I swallowed the temptation to give him the same answer Melinda'd given me, and said, “Some of both,” instead as I trod a little path at the outer edge of the inner circle. It was about ten feet across, plenty big for the four of us, and the snow was well-packed. I took my snowshoes off and stomped a smaller cross like the one I'd just beaten into the unbroken snow, only with the spokes at the lesser cardinal points. My footprints were deep, dark blue shadows—imperfect, but pretty. “Everybody, and when I say everybody I mean you, Sara, and then Gary and then Coyote, in that order, stay inside this circle. This is going to be the keep-things-out circle.”

Sara, sounding very much like a petulant teen, said, “Why me most of all?” but also blew the question off with a raspberry, which I translated loosely as
because I'm not a magical fruit-cake and the rest of you are.

“The larger one will be the keep-things-in circle.” I slipped mostly free of my body, letting my astral form rise up above the snow so I could see my circle's shape.

It was surprisingly—no, strike that—
unbelievably
perfect. I'd known I was keeping to straight lines with my spokes, but I had the advantage of following the earth's magnetic fields when I was doing that. Gary and Sara were just winging it, but they'd done an incredible job. There were tiny wavers in the circle's outer edges, but no obvious bulges or indentations. It felt strong and ready to accept whatever power I poured into it.

I dropped back into my body to beam foolishly at Gary and Sara. “You guys are amazing. The circle's amazing. Thank you. Okay. I've never really done this before….”

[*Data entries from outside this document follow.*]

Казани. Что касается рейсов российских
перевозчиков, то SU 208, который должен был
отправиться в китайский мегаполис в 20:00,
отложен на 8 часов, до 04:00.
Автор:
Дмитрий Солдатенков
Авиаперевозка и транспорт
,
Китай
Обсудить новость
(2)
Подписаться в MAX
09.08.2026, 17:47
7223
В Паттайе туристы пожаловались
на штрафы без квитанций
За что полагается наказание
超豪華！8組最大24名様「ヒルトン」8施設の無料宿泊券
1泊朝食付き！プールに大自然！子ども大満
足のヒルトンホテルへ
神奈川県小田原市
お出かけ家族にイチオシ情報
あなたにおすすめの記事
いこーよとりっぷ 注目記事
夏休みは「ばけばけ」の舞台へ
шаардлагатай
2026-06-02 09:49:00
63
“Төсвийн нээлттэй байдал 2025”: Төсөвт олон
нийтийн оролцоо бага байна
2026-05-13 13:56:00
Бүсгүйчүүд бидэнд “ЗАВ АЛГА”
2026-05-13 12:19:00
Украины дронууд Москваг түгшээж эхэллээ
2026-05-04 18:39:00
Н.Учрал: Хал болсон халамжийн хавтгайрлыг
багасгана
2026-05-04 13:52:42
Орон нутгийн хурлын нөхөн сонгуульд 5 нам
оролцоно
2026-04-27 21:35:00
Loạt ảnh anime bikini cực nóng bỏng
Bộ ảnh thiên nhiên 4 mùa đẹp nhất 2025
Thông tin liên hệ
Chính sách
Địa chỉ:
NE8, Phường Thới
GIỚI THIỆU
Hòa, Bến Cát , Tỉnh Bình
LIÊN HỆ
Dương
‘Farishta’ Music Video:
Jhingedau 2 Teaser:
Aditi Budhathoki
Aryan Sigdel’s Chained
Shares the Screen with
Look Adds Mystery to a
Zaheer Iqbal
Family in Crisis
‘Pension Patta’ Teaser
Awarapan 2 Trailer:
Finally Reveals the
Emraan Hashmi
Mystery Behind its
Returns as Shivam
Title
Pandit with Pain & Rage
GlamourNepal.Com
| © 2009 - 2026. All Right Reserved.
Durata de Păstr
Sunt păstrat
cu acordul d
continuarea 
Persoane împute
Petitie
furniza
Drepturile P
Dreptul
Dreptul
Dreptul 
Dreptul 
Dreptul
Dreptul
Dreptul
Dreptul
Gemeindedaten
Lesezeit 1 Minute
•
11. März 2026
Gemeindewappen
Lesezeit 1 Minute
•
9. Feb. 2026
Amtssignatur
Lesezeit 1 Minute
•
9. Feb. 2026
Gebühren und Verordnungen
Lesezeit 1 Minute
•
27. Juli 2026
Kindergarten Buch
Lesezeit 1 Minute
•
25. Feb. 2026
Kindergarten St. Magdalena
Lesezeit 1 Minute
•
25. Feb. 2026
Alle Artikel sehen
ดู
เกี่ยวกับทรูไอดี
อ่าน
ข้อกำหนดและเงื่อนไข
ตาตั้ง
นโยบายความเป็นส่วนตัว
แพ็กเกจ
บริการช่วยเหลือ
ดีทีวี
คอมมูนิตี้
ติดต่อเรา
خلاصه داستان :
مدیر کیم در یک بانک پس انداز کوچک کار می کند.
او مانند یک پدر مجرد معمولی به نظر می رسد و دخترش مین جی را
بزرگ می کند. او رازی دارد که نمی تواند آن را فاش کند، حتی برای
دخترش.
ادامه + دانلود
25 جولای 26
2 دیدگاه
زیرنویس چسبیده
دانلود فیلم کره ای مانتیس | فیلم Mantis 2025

The truth was I'd never done it at all. Melinda's promise to teach me how to open a power circle loomed large, and I wished to high heaven that we'd had time to do that. That we'd made time to do it. I'd gone home and gone to bed two days ago when I could've gone back to her house to learn. That hadn't seemed like an oversight at the time, but it left me with a thimbleful of experience where I needed a vat-full. Accidentally reactivating Mel's power circle with Raven's help wasn't exactly in the same league as what I was about to try.

I knelt where I was, tugging my mittens off to place bare hands against the snow. It was very cold, almost ice, and despite having been mashed down, sharp edges poked my palms. I resisted the urge to stuff my hands into my armpits to warm them up, and instead reached inside myself, eyes closed as I whispered to my power.